To bless in his name; either,
1. Particularly, to pronounce the solemn blessing of God upon the congregation, which was done in God’s name, of which see Leviticus 9:23; Numbers 6:23, &c. But that work was peculiar to the priests, not common to all the Levites. Or, more generally, to bless, either,
1. God, i.e. to praise him, which being a considerable part of the Levites’ work, 1 Chronicles 16:0, it is not probable it would be omitted here, where their office is so particularly described. Or,
2. The people, whom they did bless by performance of those holy ministrations for the people, and giving those instructions to them, to which God’s blessing was promised and usually given; and this they did in God’s name, i.e. by command and commission from him.

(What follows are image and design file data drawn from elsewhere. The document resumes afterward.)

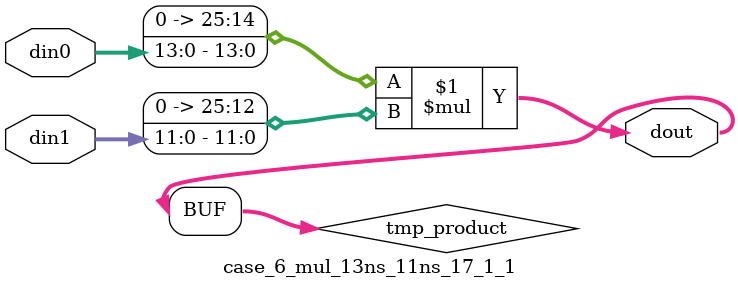
<source format=v>

`timescale 1 ns / 1 ps

 (* use_dsp = "no" *)  module case_6_mul_13ns_11ns_17_1_1(din0, din1, dout);
parameter ID = 1;
parameter NUM_STAGE = 0;
parameter din0_WIDTH = 14;
parameter din1_WIDTH = 12;
parameter dout_WIDTH = 26;

input [din0_WIDTH - 1 : 0] din0; 
input [din1_WIDTH - 1 : 0] din1; 
output [dout_WIDTH - 1 : 0] dout;

wire signed [dout_WIDTH - 1 : 0] tmp_product;
























assign tmp_product = $signed({1'b0, din0}) * $signed({1'b0, din1});











assign dout = tmp_product;





















endmodule

</source>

The Lord is his inheritance, i.e. the Lord’s portion, to wit, tithes and offerings, which belong to God, are given by him to the Levites for their subsistence from generation to generation, as inheritances run.
That they may go in: this shows that God was appeased and reconciled to the people, whom therefore he led forwards towards Canaan.
What doth the Lord thy God require, by way of duty and gratitude to God for such amazing mercies?
The heaven; the airy and starry heaven.
The heaven of heavens; the highest or third heaven, 1 Kings 8:27; 2 Corinthians 12:2, called the heaven of heavens for its eminency, as the song of songs, king of kings, holy of holies, &c.
The earth also, with all creatures and all men, which being all his, he might have chosen what nation he pleased to be his people.
He shows that God had no particular reason nor obligation to their fathers any more than to other persons or people, all being equally his creatures, and that his choice of them out of and above all others proceeded only from God’s good pleasure and free love.
Rest not in your bodily circumcision, but seriously set upon that substantial work which is signified and designed thereby: cleanse your hearts from all filthiness and superfluity of naughtiness, which is fitly compared to the foreskin, which if not cut off, made persons profane, unclean, and odious in the sight of God. Compare Deuteronomy 30:6; Jeremiah 4:4; Jeremiah 9:25; Romans 2:28,Romans 2:29; Colossians 2:11.
Regardeth not persons, whether Jews or Gentiles, but deals justly and equally with all sorts of men; and as whosoever fears and obeys him shall be accepted of him, so all incorrigible transgressors shall be severely punished, and you no less than other people; therefore do not flatter yourselves as if God would bear with your sins because of his particular kindness to you or to your fathers.
Execute the judgment, i.e. plead their cause, and give them right against their more potent adversaries, and therefore he expects you should do so too.
To him shalt thou cleave, with firm confidence, true affection, and constant attendance and obedience.
Thy praise; either,
1. The object and matter of thy praise, as Exodus 15:2, whom thou shouldst ever praise. Or rather,
2. The ground of thy praise, i.e. of thy praise-worthiness; he who makes thee honourable and glorious above those people whose God he is not.